Okay, maybe you skipped all that sometimes-boring dissection of the science behind the three main active ingredients in Alpha Male®. I don't necessarily blame you. But do at least absorb the following:
- Eurycoma Longifolia – This Malaysian herb ramps up LH to coax the testes into producing more testosterone. The herb also selectively controls the conversion of DHEA and other androgens to testosterone.
- Forskolin Carbonate – This coleus plant root derivative stimulates production of a cellular messenger called cyclic AMP, or cAMP for short. cAMP then triggers testosterone production in the Leydig cells of the testicles.
- Tribulus Terrestris – This ancient medicinal herb increases the density of androgen receptors in the brain (and possibly muscle), which gives all that eurycoma and forskolin-induced testosterone more places to attach to and do its magic, including amping up the libido.
Each serving of Alpha Male® contains 500 mg. of a full-spectrum extraction of Bulgarian tribulus terrestris; 100 mg. of genuine Malaysian eurycoma longifolia; and 20 mg. of purified forskolin that was chemically altered (to form forskolin 1,9 carbonate) to extend its bioavailability from 4 hours to about 12 hours.
These dosages are all based on the best available scientific literature as to which amounts would produce the optimal results in human males.
On non-workout days, take 1-2 tablets in the morning and 1-2 tablets 6-8 hours later, each time on an empty, or pretty much empty, stomach.

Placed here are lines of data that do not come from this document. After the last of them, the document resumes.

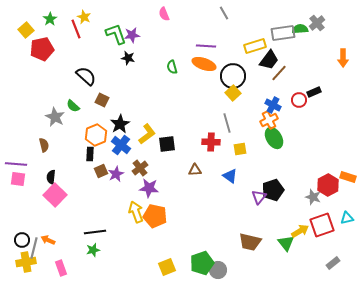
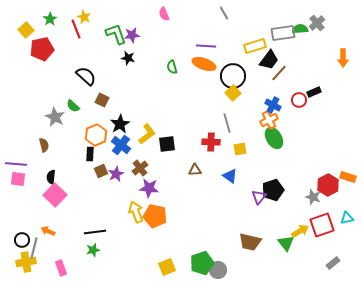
orange arrow at (48, 240): moved 9 px up
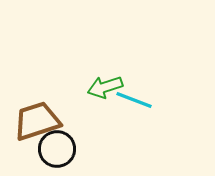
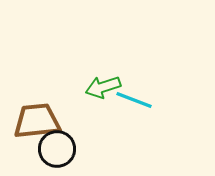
green arrow: moved 2 px left
brown trapezoid: rotated 12 degrees clockwise
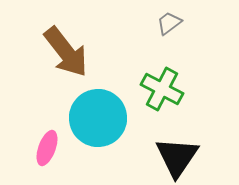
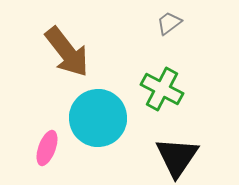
brown arrow: moved 1 px right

Don't take more than four a day.
On workout days, take 1-2 tablets 60 to 90 minutes before training and a second dose right after your workout. This method takes advantage of the increased androgen receptor sensitivity that happens as a result of intense exercise, and the more testosterone you can "throw" at those newly sensitized androgen receptors, the better your results, muscle-wise.
In general, though, try to use Alpha Male® in cycles of 5 days on and 2 days off. Give it up to 4 weeks before judging its efficacy (which is about the same time you'd want to give actual testosterone replacement therapy before deciding if it did what you expected).
You may, however, because of advancing age or declining health, reach a point where Alpha Male® is no longer working as well as you like. At that point, you may want to explore pharmaceutical testosterone replacement.